**Requirement:** Your task is to print each record exactly as it reads.

**Page-level text extractions:**
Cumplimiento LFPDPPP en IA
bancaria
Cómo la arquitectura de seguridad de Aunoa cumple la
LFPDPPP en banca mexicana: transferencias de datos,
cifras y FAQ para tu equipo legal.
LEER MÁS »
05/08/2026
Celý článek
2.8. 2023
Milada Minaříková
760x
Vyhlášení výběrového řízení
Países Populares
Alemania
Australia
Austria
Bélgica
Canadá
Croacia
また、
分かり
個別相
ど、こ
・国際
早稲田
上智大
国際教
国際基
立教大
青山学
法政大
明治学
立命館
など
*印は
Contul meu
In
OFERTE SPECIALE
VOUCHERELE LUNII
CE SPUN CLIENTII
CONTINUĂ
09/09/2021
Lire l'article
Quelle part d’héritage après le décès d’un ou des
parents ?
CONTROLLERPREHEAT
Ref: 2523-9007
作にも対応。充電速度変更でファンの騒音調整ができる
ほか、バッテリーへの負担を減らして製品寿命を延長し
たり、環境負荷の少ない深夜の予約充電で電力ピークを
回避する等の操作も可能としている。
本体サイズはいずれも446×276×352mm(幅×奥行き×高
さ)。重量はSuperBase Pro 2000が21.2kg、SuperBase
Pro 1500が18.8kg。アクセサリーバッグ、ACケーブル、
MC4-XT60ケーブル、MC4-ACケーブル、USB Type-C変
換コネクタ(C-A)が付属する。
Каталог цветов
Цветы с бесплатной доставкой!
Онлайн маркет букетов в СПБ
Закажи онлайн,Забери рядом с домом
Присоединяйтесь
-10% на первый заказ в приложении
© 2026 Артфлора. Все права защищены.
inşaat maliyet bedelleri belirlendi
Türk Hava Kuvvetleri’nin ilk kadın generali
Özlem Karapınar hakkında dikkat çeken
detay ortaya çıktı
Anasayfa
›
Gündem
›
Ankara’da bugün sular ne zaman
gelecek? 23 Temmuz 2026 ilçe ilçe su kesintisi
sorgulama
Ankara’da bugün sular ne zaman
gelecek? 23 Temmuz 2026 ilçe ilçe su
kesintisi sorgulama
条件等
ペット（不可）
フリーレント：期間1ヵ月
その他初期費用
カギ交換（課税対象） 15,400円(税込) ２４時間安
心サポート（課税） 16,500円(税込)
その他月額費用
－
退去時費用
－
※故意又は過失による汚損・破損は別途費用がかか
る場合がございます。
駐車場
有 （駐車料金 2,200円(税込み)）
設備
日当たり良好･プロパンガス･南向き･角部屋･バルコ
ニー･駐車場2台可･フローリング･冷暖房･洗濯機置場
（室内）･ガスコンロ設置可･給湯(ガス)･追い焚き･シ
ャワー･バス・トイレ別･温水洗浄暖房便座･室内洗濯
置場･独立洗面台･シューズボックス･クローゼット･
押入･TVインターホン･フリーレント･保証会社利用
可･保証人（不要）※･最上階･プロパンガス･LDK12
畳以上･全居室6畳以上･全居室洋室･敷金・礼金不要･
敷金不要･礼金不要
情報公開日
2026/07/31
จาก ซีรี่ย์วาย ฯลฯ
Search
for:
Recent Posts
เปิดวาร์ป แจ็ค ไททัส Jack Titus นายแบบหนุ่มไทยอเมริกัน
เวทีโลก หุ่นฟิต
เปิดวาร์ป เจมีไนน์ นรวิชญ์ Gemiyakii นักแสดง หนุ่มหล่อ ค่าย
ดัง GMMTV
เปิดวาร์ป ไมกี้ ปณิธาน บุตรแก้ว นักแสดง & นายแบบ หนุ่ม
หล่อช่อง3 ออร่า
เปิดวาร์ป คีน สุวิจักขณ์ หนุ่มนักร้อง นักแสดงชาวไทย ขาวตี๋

**Your solution:**
Cumplimiento LFPDPPP en IA
bancaria
Cómo la arquitectura de seguridad de Aunoa cumple la
LFPDPPP en banca mexicana: transferencias de datos,
cifras y FAQ para tu equipo legal.
LEER MÁS »
05/08/2026
Celý článek
2.8. 2023
Milada Minaříková
760x
Vyhlášení výběrového řízení
Países Populares
Alemania
Australia
Austria
Bélgica
Canadá
Croacia
また、
分かり
個別相
ど、こ
・国際
早稲田
上智大
国際教
国際基
立教大
青山学
法政大
明治学
立命館
など
*印は
Contul meu
In
OFERTE SPECIALE
VOUCHERELE LUNII
CE SPUN CLIENTII
CONTINUĂ
09/09/2021
Lire l'article
Quelle part d’héritage après le décès d’un ou des
parents ?
CONTROLLERPREHEAT
Ref: 2523-9007
作にも対応。充電速度変更でファンの騒音調整ができる
ほか、バッテリーへの負担を減らして製品寿命を延長し
たり、環境負荷の少ない深夜の予約充電で電力ピークを
回避する等の操作も可能としている。
本体サイズはいずれも446×276×352mm(幅×奥行き×高
さ)。重量はSuperBase Pro 2000が21.2kg、SuperBase
Pro 1500が18.8kg。アクセサリーバッグ、ACケーブル、
MC4-XT60ケーブル、MC4-ACケーブル、USB Type-C変
換コネクタ(C-A)が付属する。
Каталог цветов
Цветы с бесплатной доставкой!
Онлайн маркет букетов в СПБ
Закажи онлайн,Забери рядом с домом
Присоединяйтесь
-10% на первый заказ в приложении
© 2026 Артфлора. Все права защищены.
inşaat maliyet bedelleri belirlendi
Türk Hava Kuvvetleri’nin ilk kadın generali
Özlem Karapınar hakkında dikkat çeken
detay ortaya çıktı
Anasayfa
›
Gündem
›
Ankara’da bugün sular ne zaman
gelecek? 23 Temmuz 2026 ilçe ilçe su kesintisi
sorgulama
Ankara’da bugün sular ne zaman
gelecek? 23 Temmuz 2026 ilçe ilçe su
kesintisi sorgulama
条件等
ペット（不可）
フリーレント：期間1ヵ月
その他初期費用
カギ交換（課税対象） 15,400円(税込) ２４時間安
心サポート（課税） 16,500円(税込)
その他月額費用
－
退去時費用
－
※故意又は過失による汚損・破損は別途費用がかか
る場合がございます。
駐車場
有 （駐車料金 2,200円(税込み)）
設備
日当たり良好･プロパンガス･南向き･角部屋･バルコ
ニー･駐車場2台可･フローリング･冷暖房･洗濯機置場
（室内）･ガスコンロ設置可･給湯(ガス)･追い焚き･シ
ャワー･バス・トイレ別･温水洗浄暖房便座･室内洗濯
置場･独立洗面台･シューズボックス･クローゼット･
押入･TVインターホン･フリーレント･保証会社利用
可･保証人（不要）※･最上階･プロパンガス･LDK12
畳以上･全居室6畳以上･全居室洋室･敷金・礼金不要･
敷金不要･礼金不要
情報公開日
2026/07/31
จาก ซีรี่ย์วาย ฯลฯ
Search
for:
Recent Posts
เปิดวาร์ป แจ็ค ไททัส Jack Titus นายแบบหนุ่มไทยอเมริกัน
เวทีโลก หุ่นฟิต
เปิดวาร์ป เจมีไนน์ นรวิชญ์ Gemiyakii นักแสดง หนุ่มหล่อ ค่าย
ดัง GMMTV
เปิดวาร์ป ไมกี้ ปณิธาน บุตรแก้ว นักแสดง & นายแบบ หนุ่ม
หล่อช่อง3 ออร่า
เปิดวาร์ป คีน สุวิจักขณ์ หนุ่มนักร้อง นักแสดงชาวไทย ขาวตี๋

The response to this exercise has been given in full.